*** Texte source ***
Au-delà des besoins de plus de transparence, de sérieux doutes persistent sur la crédibilité de ce plan vis-à-vis des objectifs climatiques fixés par ENGIE :

  • Plus de la moitié de sa sortie progressive du charbon par ENGIE avant 2022 a reposé sur la vente d’actifs. [7] Bien que cela ne permette pas d’atteindre les réductions d’émissions de GES nécessaires pour s’aligner sur une trajectoire de 1,5 °C, ENGIE envisage toujours de vendre sa participation dans la centrale à charbon de Safi, au Maroc.
  • ENGIE ne s’est pas engagée à ne pas construire de nouvelles centrales au gaz et prévoit toujours de construire 1,2 GW, malgré son ambition d’utiliser 100 % de “gaz renouvelables” d’ici à 2045. [8] L’entreprise doit encore préciser comment elle entend se désengager de ses actifs gaziers dans un avenir proche, avec un plan de fermeture ou de conversion actif-par-actif spécifiant le nom des actifs, la date de mise hors service ou de conversion au “gaz renouvelable”, et la capacité concernée.
  • Bien qu’elle ait fait état de sa stratégie de décarbonation du gaz, ENGIE a signé l’année dernière une extension et deux nouveaux contrats de GNL à long terme pour du gaz de schiste américain. Compte tenu des lourdes conséquences environnementales de la fracturation hydraulique et de son interdiction en France, ENGIE devrait expliquer comment elle concilie ces contrats avec ses engagements climatiques, développer sa stratégie d’approvisionnement en gaz et détailler comment elle applique des critères d’exclusion liés aux questions environnementales, sociales et géopolitiques.
***
* Vos tâches:
1) D'après le texte sur ENGIE, pour quelle raison l'entreprise devrait-elle expliquer comment elle concilie ses contrats de GNL avec ses engagements climatiques ? Répondez en une à trois phrases.
2) Selon le texte sur ENGIE, quelle capacité de nouvelles centrales au gaz l'entreprise prévoit-elle toujours de construire ?
3) Restituez le passage du texte sur ENGIE compris entre « Au-delà des besoins » et « Safi, au Maroc. », bornes incluses.
Les lignes n'ont aucun rôle dans ce travail.
*** Données fournies ***
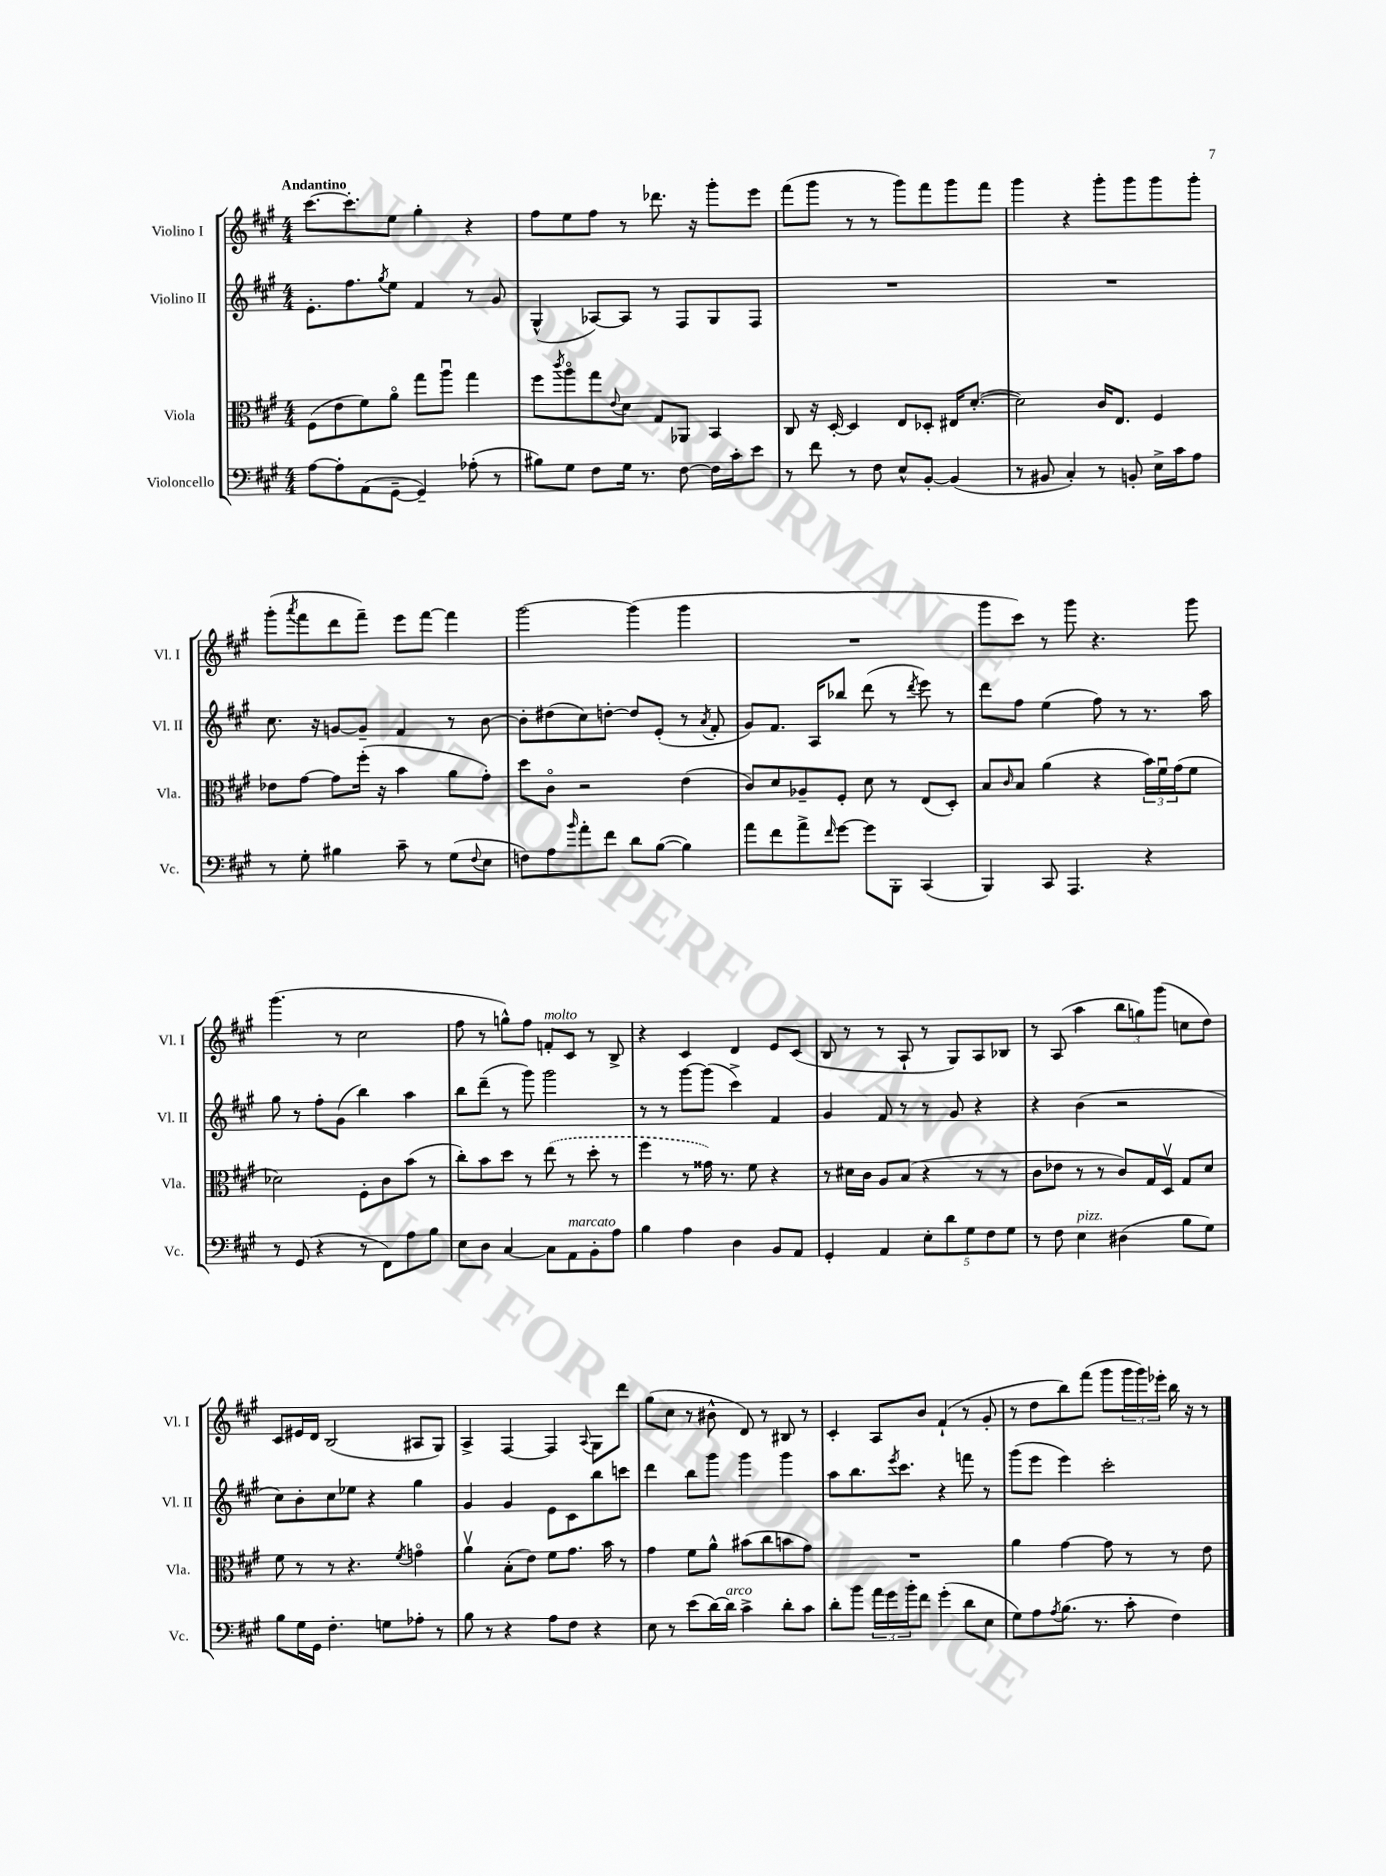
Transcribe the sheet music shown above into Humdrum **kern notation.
***
* Réponses par tâche:
1) ENGIE devrait s'en expliquer parce que ces contrats portent sur du gaz de schiste américain. La fracturation hydraulique a de lourdes conséquences environnementales et elle est interdite en France.

2) Elle prévoit toujours d'en construire 1,2 GW.

3)
Au-delà des besoins de plus de transparence, de sérieux doutes persistent sur la crédibilité de ce plan vis-à-vis des objectifs climatiques fixés par ENGIE :

  • Plus de la moitié de sa sortie progressive du charbon par ENGIE avant 2022 a reposé sur la vente d’actifs. [7] Bien que cela ne permette pas d’atteindre les réductions d’émissions de GES nécessaires pour s’aligner sur une trajectoire de 1,5 °C, ENGIE envisage toujours de vendre sa participation dans la centrale à charbon de Safi, au Maroc.